Une même longue façade s’inscrit elle aussi, en deux temps, verticalité-horizontalité. L’animation de cette façade est soulignée par le socle du rez-de-chaussée en pierre claire rythmé d’ouvertures à la manière de Sainte Marthe, donnant de la lumière aux amphithéâtres et à la cafétéria. Dans les deux étages supérieurs, le verre est omniprésent. Il introduit un jeu de miroirs reflétant les nuances de la lumière provençale et des platanes centenaires. Cette paroi de verre laisse pénétrer à flots la lumière dans cet immense vaisseau, la bibliothèque. Comme dans l’hôtel-Dieu, le hall est le coeur du bâtiment. Il donne l’articulation des espaces et sa prédominance courbe, en opposition aux verticalités et horizontalités des autres lignes de force du bâtiment, répond à sa vocation de lieu de passage et de rencontre. Les deux envolées de l’escalier sur quatre niveaux s’entrecroisent l’une l’autre en une fine harmonie de contre-courbes. Dans ces volumes et ces lignes, ne faut-il pas voir l’évocation d’une réminiscence baroquisante ?

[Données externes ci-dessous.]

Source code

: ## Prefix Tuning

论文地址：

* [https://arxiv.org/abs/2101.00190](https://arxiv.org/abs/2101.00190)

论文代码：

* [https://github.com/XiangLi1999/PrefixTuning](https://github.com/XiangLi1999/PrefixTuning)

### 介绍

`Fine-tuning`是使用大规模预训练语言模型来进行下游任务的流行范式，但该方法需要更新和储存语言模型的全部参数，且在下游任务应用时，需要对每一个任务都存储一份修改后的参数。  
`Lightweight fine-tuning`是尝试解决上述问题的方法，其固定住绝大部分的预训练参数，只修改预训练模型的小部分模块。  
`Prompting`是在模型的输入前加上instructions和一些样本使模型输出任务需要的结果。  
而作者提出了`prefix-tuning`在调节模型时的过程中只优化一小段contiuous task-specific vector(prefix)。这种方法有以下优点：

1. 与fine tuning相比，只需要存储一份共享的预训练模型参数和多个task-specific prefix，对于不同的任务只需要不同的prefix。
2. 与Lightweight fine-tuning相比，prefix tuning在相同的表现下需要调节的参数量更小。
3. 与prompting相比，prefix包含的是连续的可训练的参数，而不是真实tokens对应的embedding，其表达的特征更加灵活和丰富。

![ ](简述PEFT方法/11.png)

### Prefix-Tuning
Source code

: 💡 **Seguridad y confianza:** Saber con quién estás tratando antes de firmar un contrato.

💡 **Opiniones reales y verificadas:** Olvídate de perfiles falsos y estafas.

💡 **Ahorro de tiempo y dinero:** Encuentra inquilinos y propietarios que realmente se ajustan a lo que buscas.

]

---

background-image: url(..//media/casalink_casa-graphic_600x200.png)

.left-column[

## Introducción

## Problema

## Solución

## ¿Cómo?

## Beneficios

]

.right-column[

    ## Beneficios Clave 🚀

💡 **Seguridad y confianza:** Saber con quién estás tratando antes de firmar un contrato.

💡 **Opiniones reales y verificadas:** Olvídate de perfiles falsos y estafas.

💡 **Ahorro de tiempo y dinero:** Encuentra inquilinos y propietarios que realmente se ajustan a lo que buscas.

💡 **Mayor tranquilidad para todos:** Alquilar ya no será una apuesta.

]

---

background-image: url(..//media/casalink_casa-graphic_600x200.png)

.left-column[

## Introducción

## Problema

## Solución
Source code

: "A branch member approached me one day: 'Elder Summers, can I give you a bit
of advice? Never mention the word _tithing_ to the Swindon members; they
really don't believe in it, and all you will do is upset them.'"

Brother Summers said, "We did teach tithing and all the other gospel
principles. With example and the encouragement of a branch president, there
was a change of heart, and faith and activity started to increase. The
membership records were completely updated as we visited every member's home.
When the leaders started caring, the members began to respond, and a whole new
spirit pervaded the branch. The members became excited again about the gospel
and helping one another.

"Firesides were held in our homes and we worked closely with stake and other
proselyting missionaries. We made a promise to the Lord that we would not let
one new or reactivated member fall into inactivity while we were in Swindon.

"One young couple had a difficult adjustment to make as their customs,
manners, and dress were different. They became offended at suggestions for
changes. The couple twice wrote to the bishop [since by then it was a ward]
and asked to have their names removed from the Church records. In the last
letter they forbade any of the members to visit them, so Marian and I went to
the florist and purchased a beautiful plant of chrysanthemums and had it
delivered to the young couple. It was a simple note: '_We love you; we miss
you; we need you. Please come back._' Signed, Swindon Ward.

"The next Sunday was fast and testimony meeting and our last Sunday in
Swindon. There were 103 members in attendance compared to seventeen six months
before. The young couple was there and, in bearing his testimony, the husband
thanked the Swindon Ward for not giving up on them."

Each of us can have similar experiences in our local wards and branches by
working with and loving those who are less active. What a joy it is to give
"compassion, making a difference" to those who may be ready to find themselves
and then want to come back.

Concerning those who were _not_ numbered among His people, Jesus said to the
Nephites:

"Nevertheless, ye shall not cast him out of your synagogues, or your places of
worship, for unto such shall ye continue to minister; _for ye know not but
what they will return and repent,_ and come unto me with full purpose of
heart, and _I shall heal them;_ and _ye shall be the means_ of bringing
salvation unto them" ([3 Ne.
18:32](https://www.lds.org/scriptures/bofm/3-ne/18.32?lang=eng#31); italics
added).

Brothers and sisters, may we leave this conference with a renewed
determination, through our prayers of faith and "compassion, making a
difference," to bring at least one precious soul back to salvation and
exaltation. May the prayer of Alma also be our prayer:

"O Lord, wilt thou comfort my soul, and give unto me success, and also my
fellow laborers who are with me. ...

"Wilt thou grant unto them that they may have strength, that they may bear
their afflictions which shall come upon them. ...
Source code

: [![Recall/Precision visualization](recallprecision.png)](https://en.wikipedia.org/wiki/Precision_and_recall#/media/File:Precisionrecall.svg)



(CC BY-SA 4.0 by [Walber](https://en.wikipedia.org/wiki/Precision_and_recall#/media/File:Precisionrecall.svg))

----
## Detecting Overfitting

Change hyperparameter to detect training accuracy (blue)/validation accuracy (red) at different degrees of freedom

En réponse aux cours intérieures qui scandent l’ancien bâtiment, le nouveau est rythmé par des terrasses qui voulaient être des « salons » de lecture extérieure au nord comme au sud. Entre les deux bâtiments, les architectes ont préservé « une place-jardin » où le minéral et le végétal accueillent ceux et celles qui animent cette université. Ce site architectural riche d’un passé et porteur d’avenir est une réponse claire au jeu des complémentarités des styles et des époques.